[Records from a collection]
☆ ☆ ☆
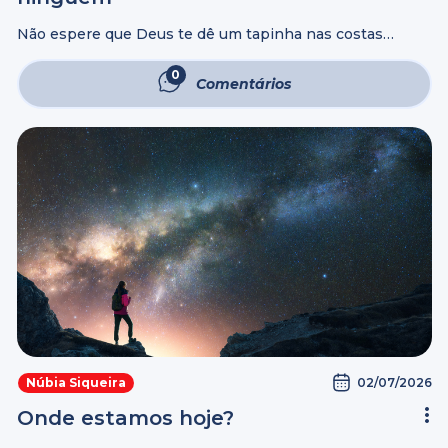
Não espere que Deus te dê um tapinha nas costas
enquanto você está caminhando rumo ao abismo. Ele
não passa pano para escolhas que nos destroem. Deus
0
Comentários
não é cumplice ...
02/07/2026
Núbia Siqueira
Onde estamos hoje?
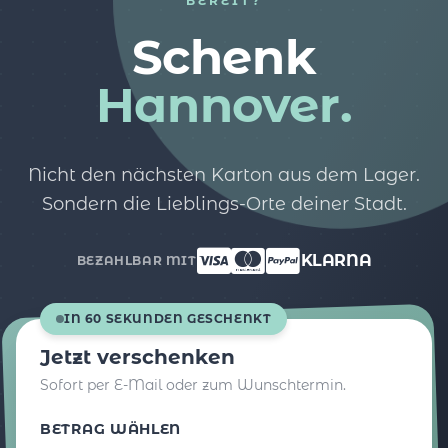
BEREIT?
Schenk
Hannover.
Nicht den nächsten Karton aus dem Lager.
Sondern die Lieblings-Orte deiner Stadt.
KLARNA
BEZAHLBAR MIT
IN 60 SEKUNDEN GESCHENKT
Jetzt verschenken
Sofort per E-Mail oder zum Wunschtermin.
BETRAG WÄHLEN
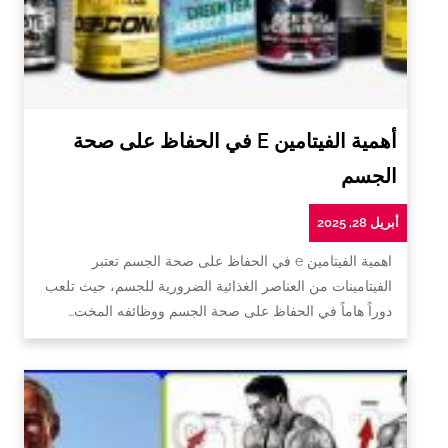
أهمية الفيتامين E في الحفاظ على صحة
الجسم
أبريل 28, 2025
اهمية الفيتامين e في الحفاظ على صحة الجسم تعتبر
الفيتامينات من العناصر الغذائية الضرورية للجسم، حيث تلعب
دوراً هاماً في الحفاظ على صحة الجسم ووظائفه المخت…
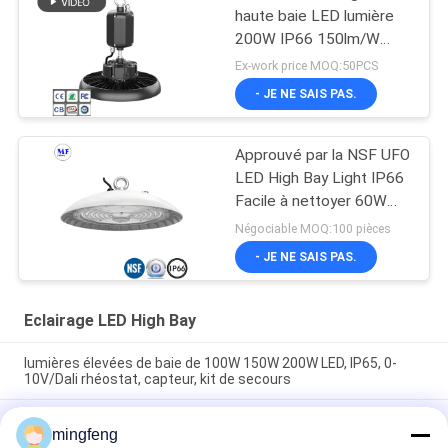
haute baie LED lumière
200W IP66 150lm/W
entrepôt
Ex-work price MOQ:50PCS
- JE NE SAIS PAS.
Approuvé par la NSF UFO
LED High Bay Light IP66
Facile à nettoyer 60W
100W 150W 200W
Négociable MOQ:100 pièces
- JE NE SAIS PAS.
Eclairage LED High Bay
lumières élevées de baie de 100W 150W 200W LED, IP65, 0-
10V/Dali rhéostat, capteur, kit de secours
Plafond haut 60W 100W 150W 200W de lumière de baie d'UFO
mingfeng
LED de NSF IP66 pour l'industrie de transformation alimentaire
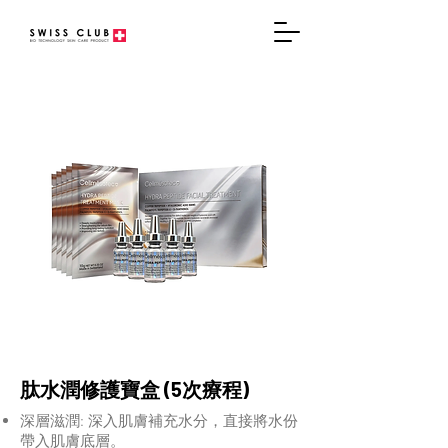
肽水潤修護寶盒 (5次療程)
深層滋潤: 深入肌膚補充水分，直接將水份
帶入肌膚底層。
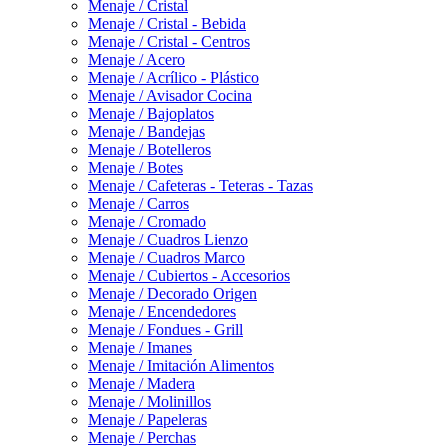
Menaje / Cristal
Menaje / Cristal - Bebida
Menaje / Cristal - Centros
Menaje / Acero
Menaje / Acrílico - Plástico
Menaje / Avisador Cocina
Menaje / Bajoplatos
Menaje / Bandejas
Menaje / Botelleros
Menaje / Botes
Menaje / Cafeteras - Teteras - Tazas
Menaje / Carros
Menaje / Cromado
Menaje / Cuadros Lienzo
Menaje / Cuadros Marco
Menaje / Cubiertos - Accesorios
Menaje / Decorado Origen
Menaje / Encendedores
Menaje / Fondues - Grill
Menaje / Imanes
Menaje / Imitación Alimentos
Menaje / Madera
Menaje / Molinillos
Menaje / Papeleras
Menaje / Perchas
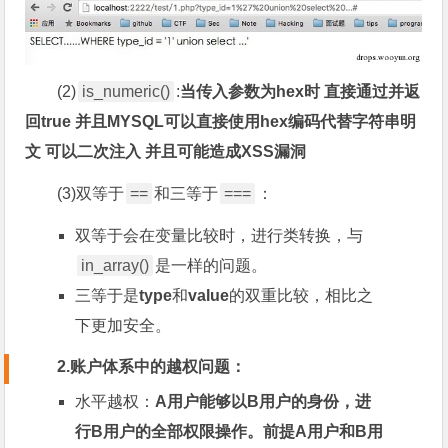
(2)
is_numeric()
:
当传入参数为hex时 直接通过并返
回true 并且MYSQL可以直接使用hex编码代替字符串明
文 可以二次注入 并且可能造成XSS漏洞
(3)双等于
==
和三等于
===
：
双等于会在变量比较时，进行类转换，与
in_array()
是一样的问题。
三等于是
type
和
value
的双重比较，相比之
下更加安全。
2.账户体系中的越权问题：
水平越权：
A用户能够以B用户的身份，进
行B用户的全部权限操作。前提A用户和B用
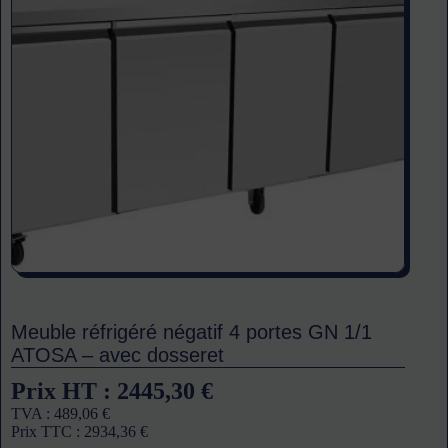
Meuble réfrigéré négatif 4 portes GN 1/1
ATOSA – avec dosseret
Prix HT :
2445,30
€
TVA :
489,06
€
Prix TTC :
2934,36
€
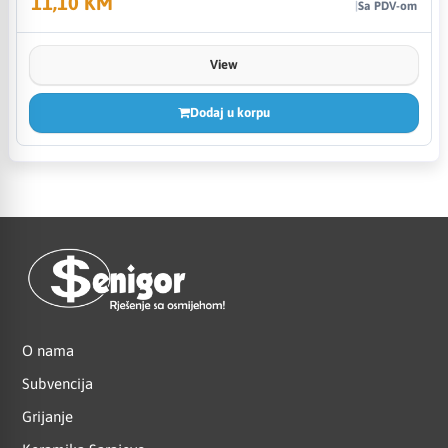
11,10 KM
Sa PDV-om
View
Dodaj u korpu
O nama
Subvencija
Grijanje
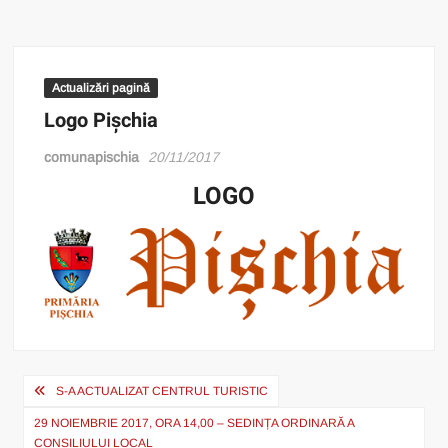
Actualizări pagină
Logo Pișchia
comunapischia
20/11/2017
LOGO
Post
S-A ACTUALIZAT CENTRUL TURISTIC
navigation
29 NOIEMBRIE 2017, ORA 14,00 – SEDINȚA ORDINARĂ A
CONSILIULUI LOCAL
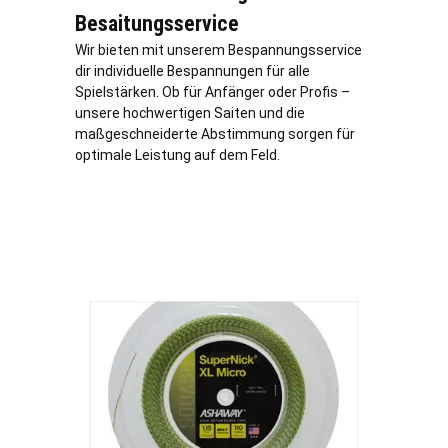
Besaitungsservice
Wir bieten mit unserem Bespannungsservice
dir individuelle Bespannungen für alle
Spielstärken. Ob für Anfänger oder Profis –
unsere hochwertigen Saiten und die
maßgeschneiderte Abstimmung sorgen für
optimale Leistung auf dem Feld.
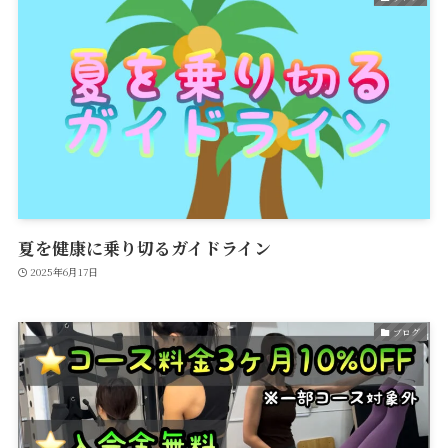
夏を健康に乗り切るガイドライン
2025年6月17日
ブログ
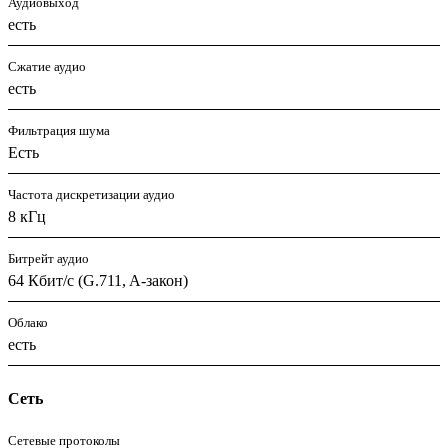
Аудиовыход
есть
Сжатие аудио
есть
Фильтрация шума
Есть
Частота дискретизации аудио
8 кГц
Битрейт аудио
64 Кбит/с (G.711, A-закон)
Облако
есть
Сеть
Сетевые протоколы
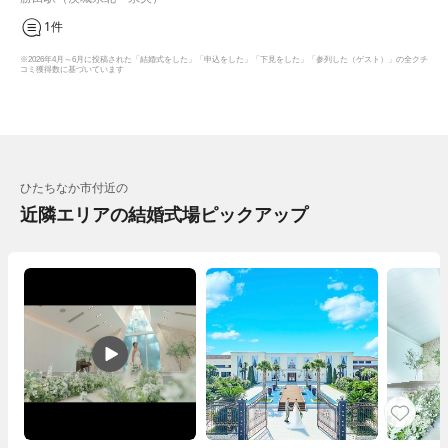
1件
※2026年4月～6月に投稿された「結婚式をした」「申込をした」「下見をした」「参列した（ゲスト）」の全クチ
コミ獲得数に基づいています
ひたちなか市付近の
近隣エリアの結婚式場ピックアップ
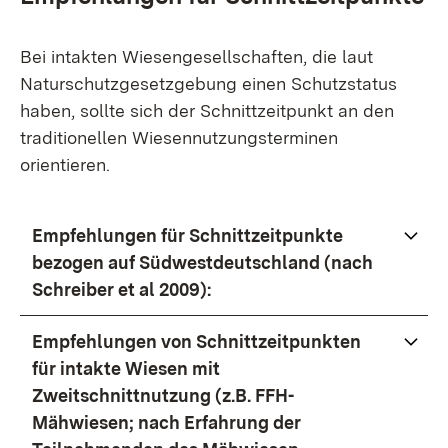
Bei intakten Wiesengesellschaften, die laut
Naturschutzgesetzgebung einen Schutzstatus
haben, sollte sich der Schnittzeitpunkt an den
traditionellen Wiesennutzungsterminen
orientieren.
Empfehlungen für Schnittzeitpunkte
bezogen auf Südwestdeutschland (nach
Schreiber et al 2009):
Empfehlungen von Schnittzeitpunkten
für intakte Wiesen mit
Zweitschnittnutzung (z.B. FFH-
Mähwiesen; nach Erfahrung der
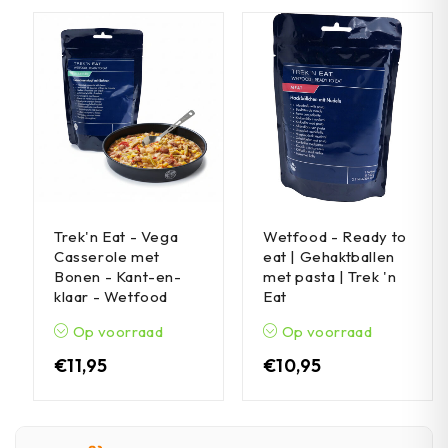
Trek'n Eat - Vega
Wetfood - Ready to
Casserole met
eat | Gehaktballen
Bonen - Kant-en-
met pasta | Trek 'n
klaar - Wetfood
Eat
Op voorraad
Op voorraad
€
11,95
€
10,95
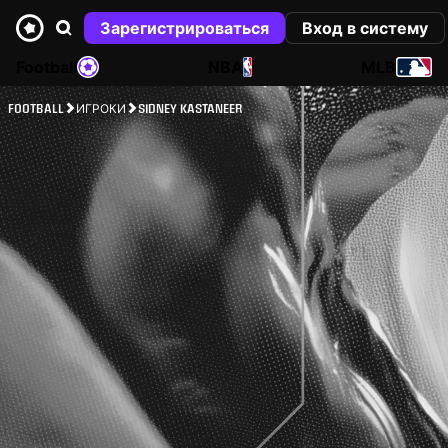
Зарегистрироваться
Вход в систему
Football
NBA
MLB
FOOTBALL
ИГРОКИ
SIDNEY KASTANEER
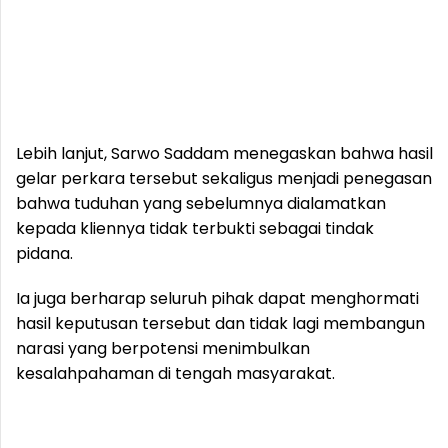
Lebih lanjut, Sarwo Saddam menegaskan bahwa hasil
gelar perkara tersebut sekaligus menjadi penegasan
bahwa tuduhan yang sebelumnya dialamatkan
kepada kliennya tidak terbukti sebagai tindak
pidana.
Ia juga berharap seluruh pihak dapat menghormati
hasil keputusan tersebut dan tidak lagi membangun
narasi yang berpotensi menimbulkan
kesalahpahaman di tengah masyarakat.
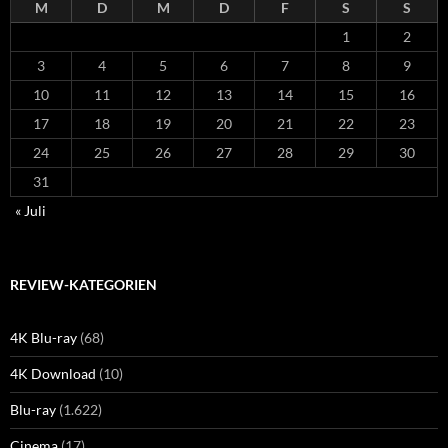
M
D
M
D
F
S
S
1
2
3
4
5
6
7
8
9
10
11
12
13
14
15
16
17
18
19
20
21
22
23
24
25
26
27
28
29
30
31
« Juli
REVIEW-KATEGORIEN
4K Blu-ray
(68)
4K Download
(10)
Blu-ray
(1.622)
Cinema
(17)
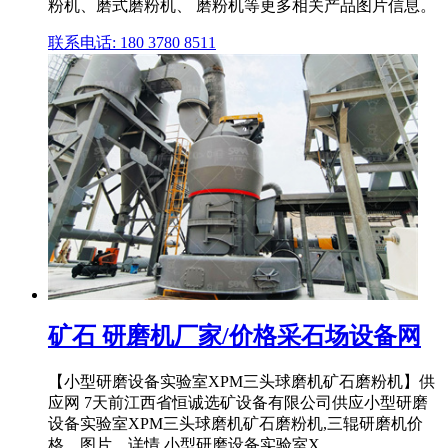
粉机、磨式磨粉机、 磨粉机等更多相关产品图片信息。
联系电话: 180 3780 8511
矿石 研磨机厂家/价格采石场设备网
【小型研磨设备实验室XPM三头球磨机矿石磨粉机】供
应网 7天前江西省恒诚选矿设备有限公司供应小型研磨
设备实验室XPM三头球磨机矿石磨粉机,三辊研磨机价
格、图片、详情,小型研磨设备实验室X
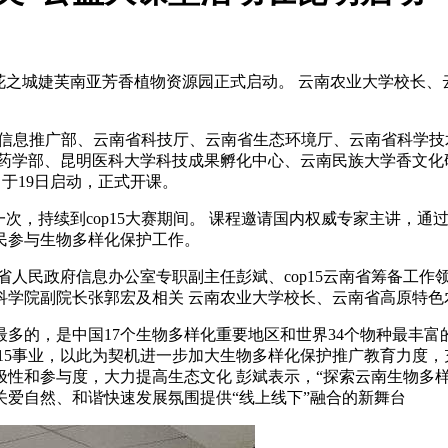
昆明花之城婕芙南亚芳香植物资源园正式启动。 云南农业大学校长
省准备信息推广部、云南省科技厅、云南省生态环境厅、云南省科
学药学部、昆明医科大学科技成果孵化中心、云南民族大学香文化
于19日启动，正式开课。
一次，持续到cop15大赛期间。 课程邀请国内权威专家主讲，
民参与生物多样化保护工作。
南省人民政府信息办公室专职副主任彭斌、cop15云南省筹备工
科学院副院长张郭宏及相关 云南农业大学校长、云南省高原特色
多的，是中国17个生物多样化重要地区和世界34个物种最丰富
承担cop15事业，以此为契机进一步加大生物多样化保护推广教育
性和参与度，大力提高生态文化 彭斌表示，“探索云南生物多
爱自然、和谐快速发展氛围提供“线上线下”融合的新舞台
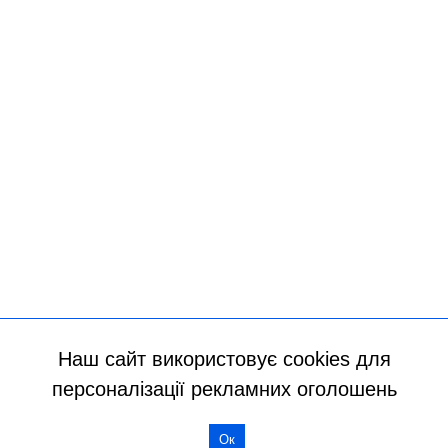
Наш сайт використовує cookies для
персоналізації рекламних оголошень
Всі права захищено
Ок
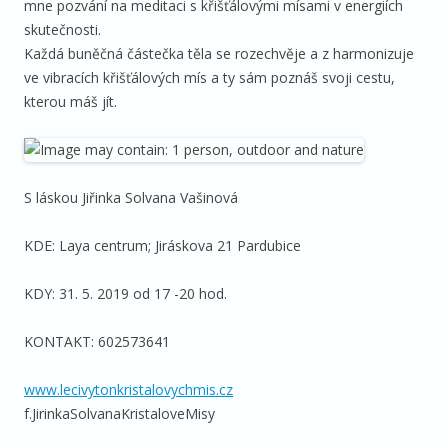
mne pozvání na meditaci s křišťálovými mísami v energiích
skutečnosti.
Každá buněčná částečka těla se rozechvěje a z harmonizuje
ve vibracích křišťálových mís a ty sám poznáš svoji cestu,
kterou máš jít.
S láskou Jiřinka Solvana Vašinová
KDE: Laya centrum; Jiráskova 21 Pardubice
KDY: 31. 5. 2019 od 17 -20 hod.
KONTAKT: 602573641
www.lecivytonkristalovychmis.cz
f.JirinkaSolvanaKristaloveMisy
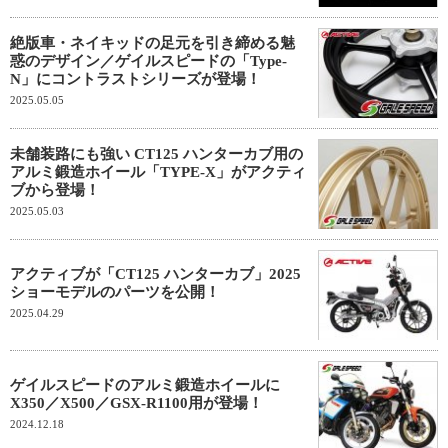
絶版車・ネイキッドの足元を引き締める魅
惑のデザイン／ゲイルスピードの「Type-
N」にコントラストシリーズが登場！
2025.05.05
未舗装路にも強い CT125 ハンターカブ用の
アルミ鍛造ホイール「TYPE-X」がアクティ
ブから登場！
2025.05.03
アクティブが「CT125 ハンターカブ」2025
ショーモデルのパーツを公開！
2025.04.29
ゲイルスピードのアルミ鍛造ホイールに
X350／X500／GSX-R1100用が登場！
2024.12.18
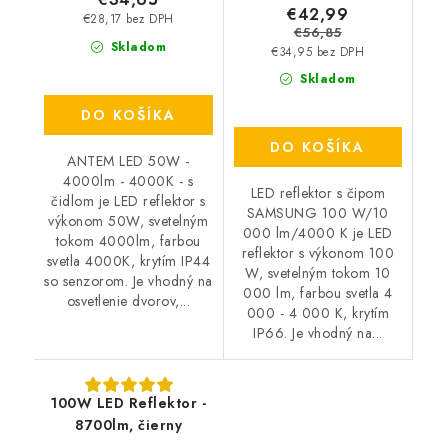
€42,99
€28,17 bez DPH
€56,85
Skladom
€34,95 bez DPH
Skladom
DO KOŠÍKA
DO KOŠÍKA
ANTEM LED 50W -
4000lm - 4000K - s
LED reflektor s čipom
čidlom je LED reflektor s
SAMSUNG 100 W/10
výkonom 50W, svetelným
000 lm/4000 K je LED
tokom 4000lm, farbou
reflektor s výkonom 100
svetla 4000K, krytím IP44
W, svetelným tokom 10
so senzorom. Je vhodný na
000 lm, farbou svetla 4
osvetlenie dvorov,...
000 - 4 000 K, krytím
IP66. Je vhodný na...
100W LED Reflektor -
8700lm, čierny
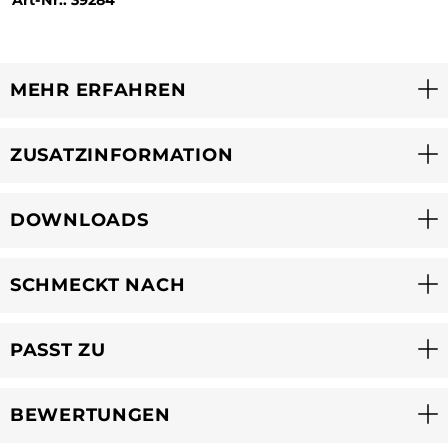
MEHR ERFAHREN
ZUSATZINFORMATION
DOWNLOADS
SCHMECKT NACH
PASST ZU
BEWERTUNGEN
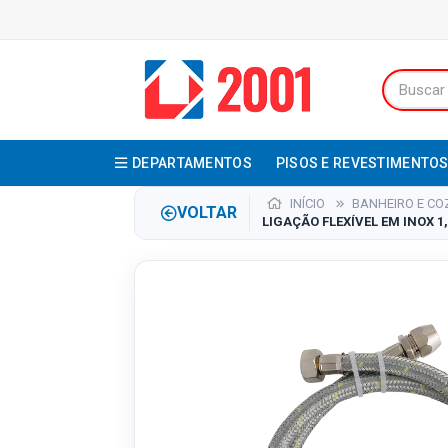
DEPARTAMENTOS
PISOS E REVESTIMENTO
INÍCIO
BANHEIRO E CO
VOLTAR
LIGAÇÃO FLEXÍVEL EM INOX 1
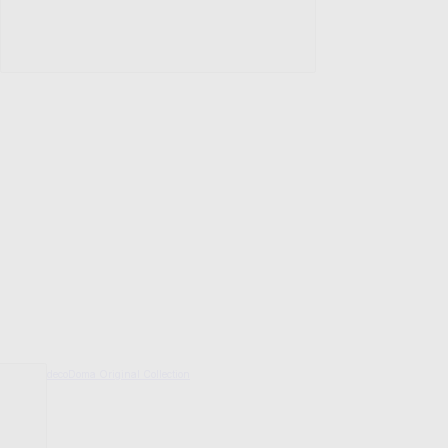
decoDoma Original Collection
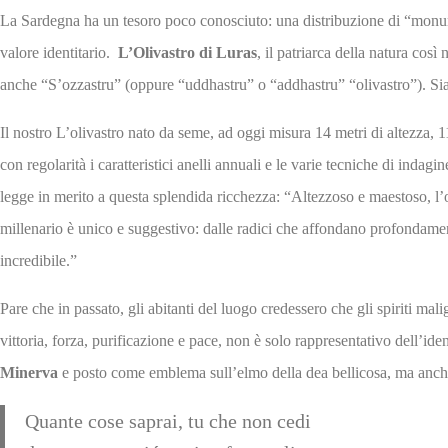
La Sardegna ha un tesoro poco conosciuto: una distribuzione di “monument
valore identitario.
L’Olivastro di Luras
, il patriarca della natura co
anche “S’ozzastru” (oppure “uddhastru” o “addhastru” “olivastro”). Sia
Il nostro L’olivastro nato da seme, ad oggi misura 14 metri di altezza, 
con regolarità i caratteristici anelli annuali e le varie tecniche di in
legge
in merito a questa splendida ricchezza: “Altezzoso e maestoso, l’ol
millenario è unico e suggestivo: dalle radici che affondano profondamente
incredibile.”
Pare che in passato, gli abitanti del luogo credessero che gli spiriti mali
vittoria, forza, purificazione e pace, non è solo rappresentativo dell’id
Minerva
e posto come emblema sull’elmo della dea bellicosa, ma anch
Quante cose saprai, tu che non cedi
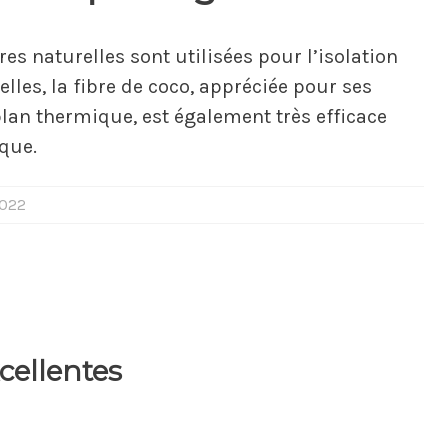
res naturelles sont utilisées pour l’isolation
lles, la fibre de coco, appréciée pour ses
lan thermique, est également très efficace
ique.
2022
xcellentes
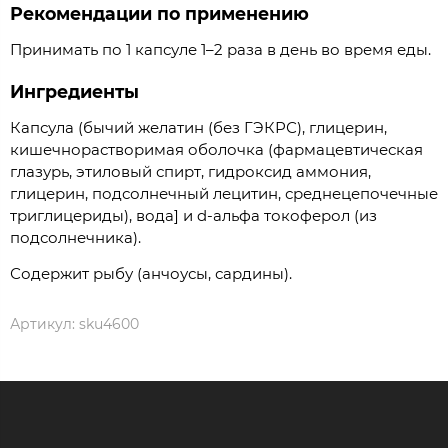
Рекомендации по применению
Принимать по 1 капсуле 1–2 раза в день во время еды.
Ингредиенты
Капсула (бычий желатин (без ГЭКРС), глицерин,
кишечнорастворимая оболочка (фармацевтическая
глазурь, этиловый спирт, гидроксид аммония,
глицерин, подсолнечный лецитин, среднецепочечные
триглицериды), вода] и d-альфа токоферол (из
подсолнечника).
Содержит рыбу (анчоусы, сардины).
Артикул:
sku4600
☆ ☆ ☆
Each line of the data that holds "výkonom" should be copied.

• Your response:
výkonom 50W, svetelným
reflektor s výkonom 100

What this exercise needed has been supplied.